Stevie November 30, 2012 at 12:32 AM
Roseanne, I’m not as much upset about not getting anything from that program as I am about how dishonest the Sussex County administration is in its operation. Based on what I described above (answers I got from three different County people within the course of two days), it is impossible to determine if you may qualify. And we MUST be able to independently figure this out for ourselves, so we can audit the County’s results and determine if they’ve been fair or if the County violated the law, themselves. Did you buy a generator and fuel after the storm?
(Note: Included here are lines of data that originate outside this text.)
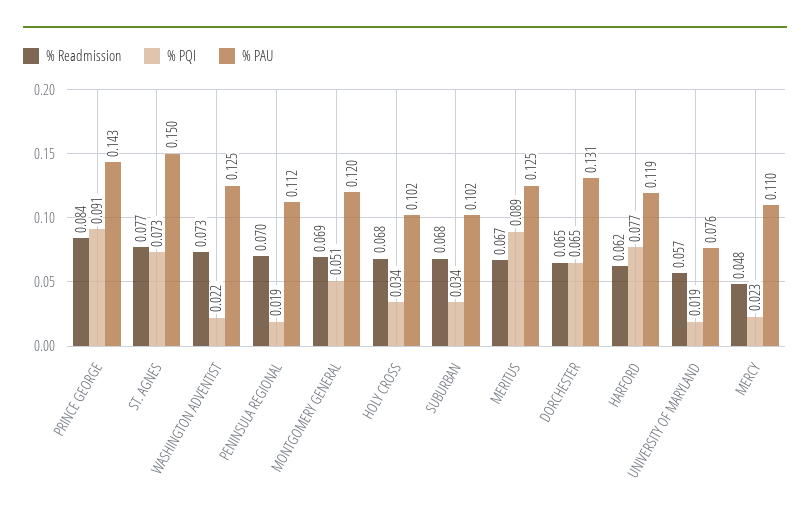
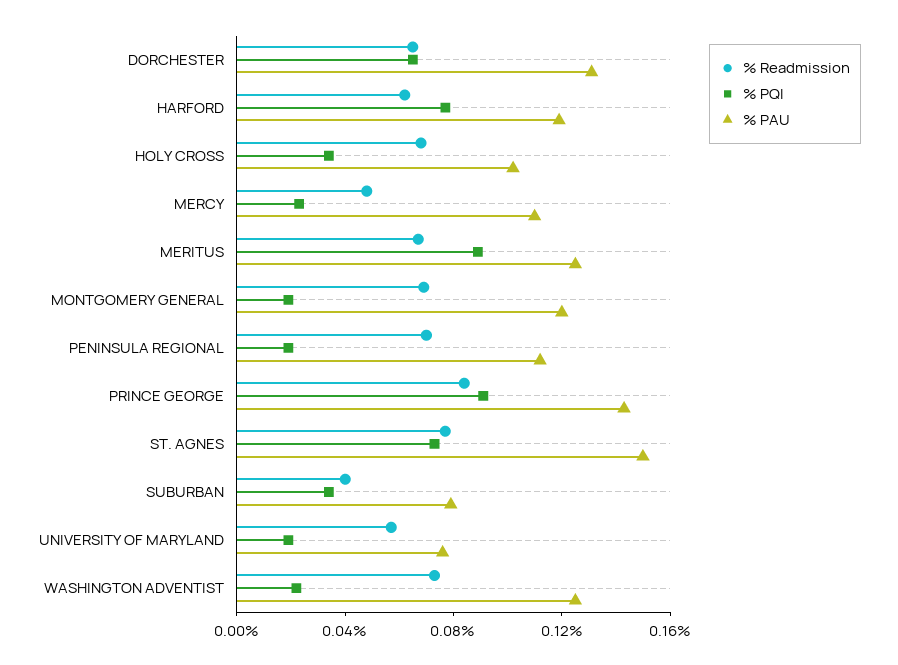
  {
    "% Readmission": {
      "PRINCE GEORGE": 0.084,
      "ST. AGNES": 0.077,
      "WASHINGTON ADVENTIST": 0.073,
      "PENINSULA REGIONAL": 0.07,
      "MONTGOMERY GENERAL": 0.069,
      "HOLY CROSS": 0.068,
-     "SUBURBAN": 0.068,
+     "SUBURBAN": 0.04,
      "MERITUS": 0.067,
      "DORCHESTER": 0.065,
      "HARFORD": 0.062,
      "UNIVERSITY OF MARYLAND": 0.057,
      "MERCY": 0.048
    },
    "% PQI": {
      "PRINCE GEORGE": 0.091,
      "ST. AGNES": 0.073,
      "WASHINGTON ADVENTIST": 0.022,
      "PENINSULA REGIONAL": 0.019,
-     "MONTGOMERY GENERAL": 0.051,
+     "MONTGOMERY GENERAL": 0.02,
      "HOLY CROSS": 0.034,
      "SUBURBAN": 0.034,
      "MERITUS": 0.089,
      "DORCHESTER": 0.065,
      "HARFORD": 0.077,
      "UNIVERSITY OF MARYLAND": 0.019,
      "MERCY": 0.023
    },
    "% PAU": {
      "PRINCE GEORGE": 0.143,
      "ST. AGNES": 0.15,
      "WASHINGTON ADVENTIST": 0.125,
      "PENINSULA REGIONAL": 0.112,
      "MONTGOMERY GENERAL": 0.12,
      "HOLY CROSS": 0.102,
-     "SUBURBAN": 0.102,
+     "SUBURBAN": 0.08,
      "MERITUS": 0.125,
      "DORCHESTER": 0.131,
      "HARFORD": 0.119,
      "UNIVERSITY OF MARYLAND": 0.076,
      "MERCY": 0.11
    }
  }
You had to have paid for them in full (either cash or the equivalent amount paid toward your credit card account by 11/26/12) to be able to claim the expense. But then Sussex County will count that cash you used to pay for those items AGAINST you (lowering the maximum bank balance allowed), since the Sussex County interviewer told me, you could have used those funds for your storm expenses. I’m sure more people can think of better ridiculous scenarios. As you can see, this is so absurd that to call the author of such a poorly planned and executed government program, an “imbecile,” would be an insult to imbeciles. Some person who’s really angry should be writing some letters about this and get somebody’s attention to this scam in progress.
Stevie November 30, 2012 at 12:38 AM
Not intending to continue to beat a dead horse, but I found the REAL requirements for the D-SNAP program at the USDA web site at this URL: http://www.fns.usda.gov/disasters/response/D-SNAP_Handbook/D-SNAP_handbook.pdf According to the USDA, lost or destroyed food IS an allowable expense, yet Sussex County specifically said it was NOT allowed. USDA says that bank balances are not “liquid assets” if the bank is closed or inaccessible for a substantial portion of the disaster period. My bank was closed in the tri-state area, and the local branch was closed for almost 2 weeks (half the disaster period). Sussex County didn’t want to hear about it. Bottom line, HERE is the USDA formula to determine eligibility (to meet the max gross income limit): Total Take-home income + Accessible liquid assets – Disaster-related-expenses = Disaster Gross Income Limit There you have it; D-SNAP eligibility can NOT be determined until AFTER the calculation has been completed. NOT after ONLY looking at your beginning bank balances. Bring a copy of the handbook I mentioned above, and if one of the interviewers tries to dismiss you before calculating ALL of these items, do NOT leave the room until they have. DEMAND that they follow the USDA handbook procedure and don’t take “no” for an answer.